We can thank new drummer Eric Craven for the sense of propulsion. His playing is steady handed, but next to an emphasized guitar presence, it forsakes some of the band's past tendencies toward chamber music. When things get going in the opening track, for example, there's a bit of a Patti Smith vibe. The distorted guitars strum unapologetically, while a simple, effective vocal melody repeats with building intensity. Mirrored in other songs on the album, the foundation of drums, vocals, and guitar is certainly the record's newest feature, and trapping: some will connect to the music more viscerally because of it, while others might find the band simply normalized. I tend to associate with the latter assessment, just because the format change, though slight, is so familiar. Looking back, it's easy to see Silver Mt. Zion building up to 13 Blues, and just as it took an album to fully slide into vocal-driven songs, it might take another to master a more aggressive edge.
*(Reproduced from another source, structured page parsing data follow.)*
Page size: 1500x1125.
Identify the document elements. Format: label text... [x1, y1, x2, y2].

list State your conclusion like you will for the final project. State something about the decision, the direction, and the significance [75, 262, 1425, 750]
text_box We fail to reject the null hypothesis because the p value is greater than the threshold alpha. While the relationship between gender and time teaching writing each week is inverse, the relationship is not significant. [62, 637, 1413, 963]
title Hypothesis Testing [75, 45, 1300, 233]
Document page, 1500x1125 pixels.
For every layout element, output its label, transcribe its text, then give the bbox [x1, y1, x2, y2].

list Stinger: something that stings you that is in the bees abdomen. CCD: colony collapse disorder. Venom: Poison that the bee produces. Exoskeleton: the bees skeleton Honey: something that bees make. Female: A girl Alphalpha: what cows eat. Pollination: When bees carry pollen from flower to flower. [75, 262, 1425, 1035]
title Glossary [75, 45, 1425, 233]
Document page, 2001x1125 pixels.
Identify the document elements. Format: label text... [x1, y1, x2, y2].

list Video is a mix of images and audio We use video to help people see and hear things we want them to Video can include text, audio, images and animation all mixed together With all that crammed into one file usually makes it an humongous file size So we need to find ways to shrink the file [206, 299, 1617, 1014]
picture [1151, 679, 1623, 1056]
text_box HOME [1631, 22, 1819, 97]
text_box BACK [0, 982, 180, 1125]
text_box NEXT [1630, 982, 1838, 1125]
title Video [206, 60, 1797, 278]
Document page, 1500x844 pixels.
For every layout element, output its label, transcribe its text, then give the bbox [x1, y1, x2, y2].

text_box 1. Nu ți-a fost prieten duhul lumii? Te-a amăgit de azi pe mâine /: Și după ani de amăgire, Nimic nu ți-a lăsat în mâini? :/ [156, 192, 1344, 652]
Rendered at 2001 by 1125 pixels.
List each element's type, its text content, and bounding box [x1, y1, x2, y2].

On a purely composition level, only the closer "BlindBlindBlind" approaches the dynamic impact of "God Bless Our Dead Marines" from Horse in the Sky, which revealed the band's capable range and was pretty catchy to boot. 13 Blues rarely strives for blatant catchiness. Instead, the title track is infectious through its monotone, charged vocals. "I just want some action!" is chanted over a plodding, shotgun rhythm, and it's one of several moments on the album where the band's looser, guttural feel transcends its format. Perhaps it's telling that it doesn't seem to matter what the sentiment is rallying against; the point is that you can really feel it.
Although still evolving from within and despite a growing rawness in their sound, Silver Mt. Zion have inevitably become less vital to the expanding world of independent music. Which might not be a bad thing. They are clearly operating as a live unit now and are probably happy to work and grow at their own pace, outside of the saturated indie rock idiom. At least their music is emerging from a genuine place -- a place that allows albums to shift in small increments, a place that doesn't frown on longevity.